MATERIAL FOR THIS TASK: Begin

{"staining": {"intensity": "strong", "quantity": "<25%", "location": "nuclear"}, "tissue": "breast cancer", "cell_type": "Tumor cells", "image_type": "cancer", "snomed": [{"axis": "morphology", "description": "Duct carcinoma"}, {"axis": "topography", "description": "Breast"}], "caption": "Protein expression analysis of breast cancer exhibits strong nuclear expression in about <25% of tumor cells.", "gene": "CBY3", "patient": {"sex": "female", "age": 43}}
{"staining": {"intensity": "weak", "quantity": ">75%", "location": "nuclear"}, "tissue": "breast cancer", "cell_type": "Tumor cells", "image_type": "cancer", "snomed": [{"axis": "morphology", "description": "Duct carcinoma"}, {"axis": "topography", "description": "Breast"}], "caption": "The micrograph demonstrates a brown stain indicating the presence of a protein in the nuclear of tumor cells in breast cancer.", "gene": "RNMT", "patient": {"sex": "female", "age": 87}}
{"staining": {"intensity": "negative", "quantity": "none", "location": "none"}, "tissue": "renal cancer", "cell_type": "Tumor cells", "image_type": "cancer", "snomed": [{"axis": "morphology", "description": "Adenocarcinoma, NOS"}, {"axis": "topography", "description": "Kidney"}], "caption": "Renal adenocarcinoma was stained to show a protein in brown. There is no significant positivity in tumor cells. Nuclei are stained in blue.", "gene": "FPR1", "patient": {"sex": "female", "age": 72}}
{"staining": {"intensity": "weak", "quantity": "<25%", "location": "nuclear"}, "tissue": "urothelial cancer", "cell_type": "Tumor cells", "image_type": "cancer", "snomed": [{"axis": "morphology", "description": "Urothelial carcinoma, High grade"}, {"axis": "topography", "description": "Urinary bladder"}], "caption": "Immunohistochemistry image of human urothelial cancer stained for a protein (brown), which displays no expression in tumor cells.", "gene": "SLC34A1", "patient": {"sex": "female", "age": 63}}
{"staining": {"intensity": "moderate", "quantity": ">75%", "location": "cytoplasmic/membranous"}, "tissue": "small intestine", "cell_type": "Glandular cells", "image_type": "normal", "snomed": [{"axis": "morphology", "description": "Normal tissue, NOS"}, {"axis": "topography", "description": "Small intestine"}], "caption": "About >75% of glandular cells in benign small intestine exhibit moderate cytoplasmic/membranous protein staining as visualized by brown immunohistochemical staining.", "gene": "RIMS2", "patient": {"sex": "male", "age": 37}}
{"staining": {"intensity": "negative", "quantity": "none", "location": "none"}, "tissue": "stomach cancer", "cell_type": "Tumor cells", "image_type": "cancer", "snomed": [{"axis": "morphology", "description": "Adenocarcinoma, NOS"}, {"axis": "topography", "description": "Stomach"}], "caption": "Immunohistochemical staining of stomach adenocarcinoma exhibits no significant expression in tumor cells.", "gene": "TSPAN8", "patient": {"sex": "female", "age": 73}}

MATERIAL FOR THIS TASK: End

> TASK DIRECTIONS: Transcribe, exactly as written, all lines of the entries above from the first to the one containing "micrograph demonstrates a", and no more.

> RESPONSE:
{"staining": {"intensity": "strong", "quantity": "<25%", "location": "nuclear"}, "tissue": "breast cancer", "cell_type": "Tumor cells", "image_type": "cancer", "snomed": [{"axis": "morphology", "description": "Duct carcinoma"}, {"axis": "topography", "description": "Breast"}], "caption": "Protein expression analysis of breast cancer exhibits strong nuclear expression in about <25% of tumor cells.", "gene": "CBY3", "patient": {"sex": "female", "age": 43}}
{"staining": {"intensity": "weak", "quantity": ">75%", "location": "nuclear"}, "tissue": "breast cancer", "cell_type": "Tumor cells", "image_type": "cancer", "snomed": [{"axis": "morphology", "description": "Duct carcinoma"}, {"axis": "topography", "description": "Breast"}], "caption": "The micrograph demonstrates a brown stain indicating the presence of a protein in the nuclear of tumor cells in breast cancer.", "gene": "RNMT", "patient": {"sex": "female", "age": 87}}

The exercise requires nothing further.